A decisão, noticiada pelo jornal Financial Times, envolve a exclusão dessas plataformas do diretório oficial mantido pelo Roskomnadzor, órgão responsável pela regulação da internet no país.
Na prática, a medida cria uma barreira quase intransponível para o acesso convencional, empurrando usuários para alternativas como VPNs.
O governo sustenta que as redes teriam violado leis nacionais e classifica Instagram e Facebook como organizações extremistas. A justificativa amplia o poder das autoridades para impor sanções e restringir atividades ligadas às plataformas, consolidando uma política digital cada vez mais centralizada.
Consequências imediatas para milhões de usuários
O impacto vai além da esfera política. Milhões de cidadãos utilizavam essas redes para comunicação cotidiana, trabalho remoto, comércio eletrônico e divulgação de serviços. Pequenos empreendedores, influenciadores e empresas que dependiam do alcance dessas plataformas agora enfrentam um cenário de incerteza.
O WhatsApp, que reunia cerca de 100 milhões de usuários no país, afirmou que a decisão prejudica a segurança digital e pode incentivar o uso de aplicativos sem criptografia robusta.

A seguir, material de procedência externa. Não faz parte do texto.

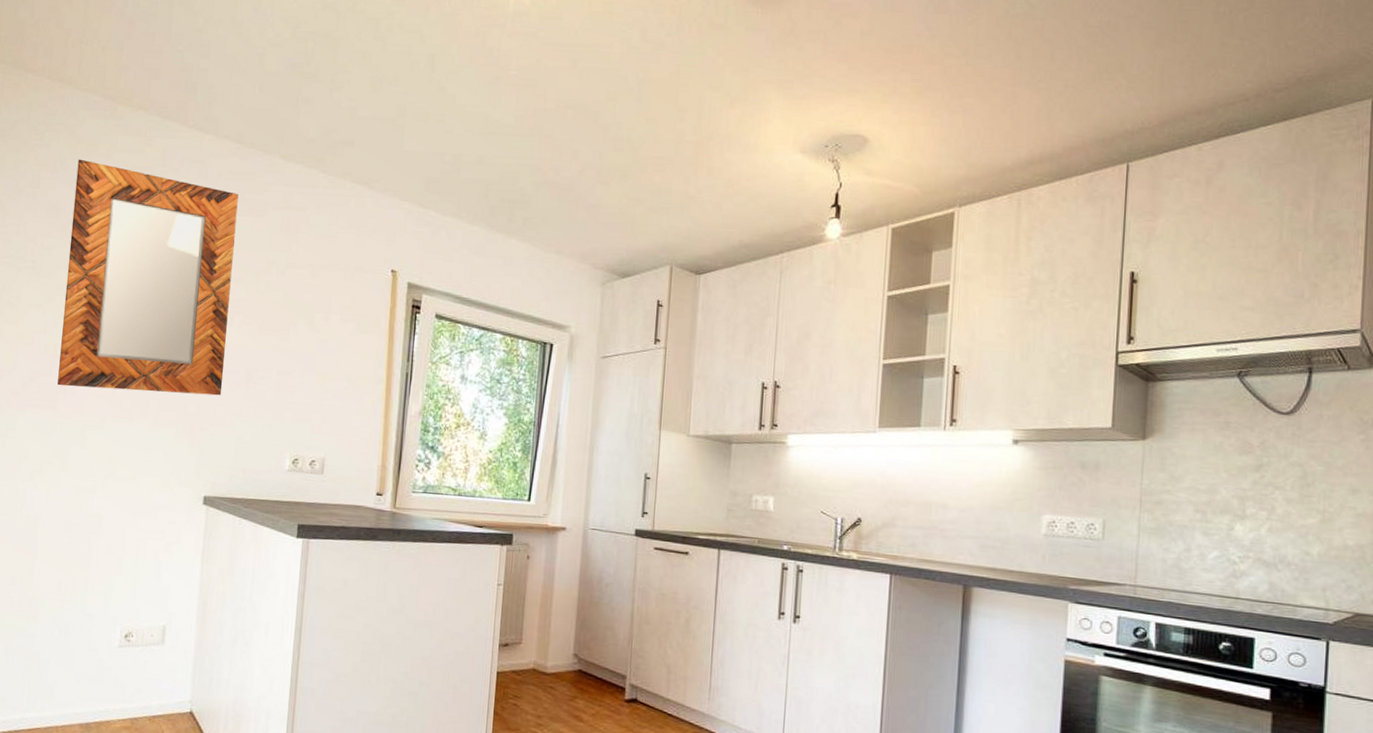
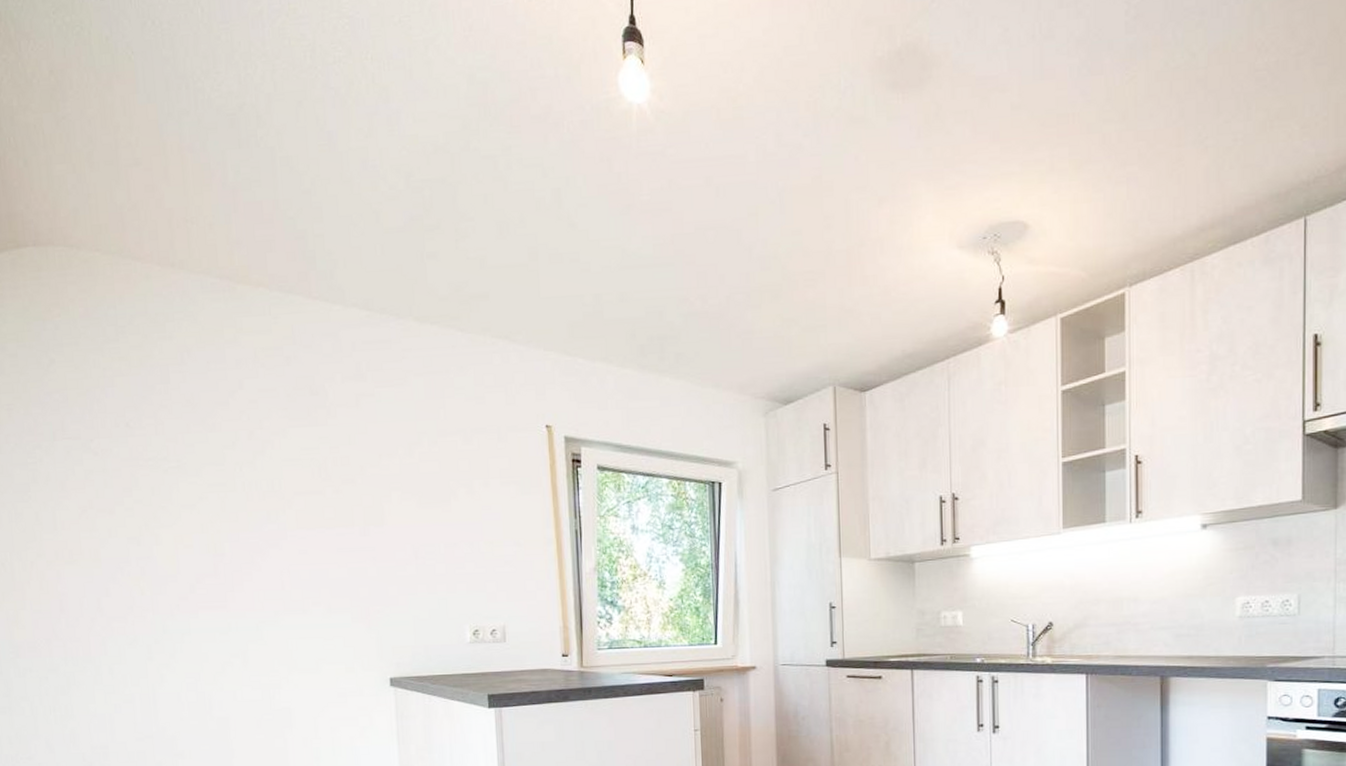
home mirror: present [57,159,239,396] -> none [204,347,392,585]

O bloqueio também altera a dinâmica de circulação de informações, limitando o contato direto com conteúdos internacionais.
A ascensão de alternativas nacionais
Com a retirada das plataformas estrangeiras, o governo promove soluções domésticas, como o aplicativo Max, desenvolvido pela VKontakte. Apresentado como “mensageiro nacional”, o serviço é associado a grupos próximos ao presidente Vladimir Putin, o que levanta debates sobre privacidade e monitoramento.
Embora as autoridades neguem favorecimento deliberado, analistas observam que a substituição por serviços locais fortalece a soberania tecnológica e reduz a dependência de empresas estrangeiras.
Telegram sob pressão e incerteza sobre outras plataformas
As restrições não se limitam às redes da Meta. Chamadas de voz no Telegram também sofreram limitações, gerando críticas do cofundador Pavel Durov, que defendeu a liberdade de expressão como princípio fundamental da comunicação digital.
Há ainda questionamentos sobre o futuro de outras plataformas globais, como o YouTube, que já enfrentou bloqueios parciais e pode ser alvo de medidas adicionais.
Para defensores da medida, trata-se de proteger interesses nacionais e garantir estabilidade. Para críticos, representa um retrocesso na liberdade de informação e um passo rumo ao isolamento digital.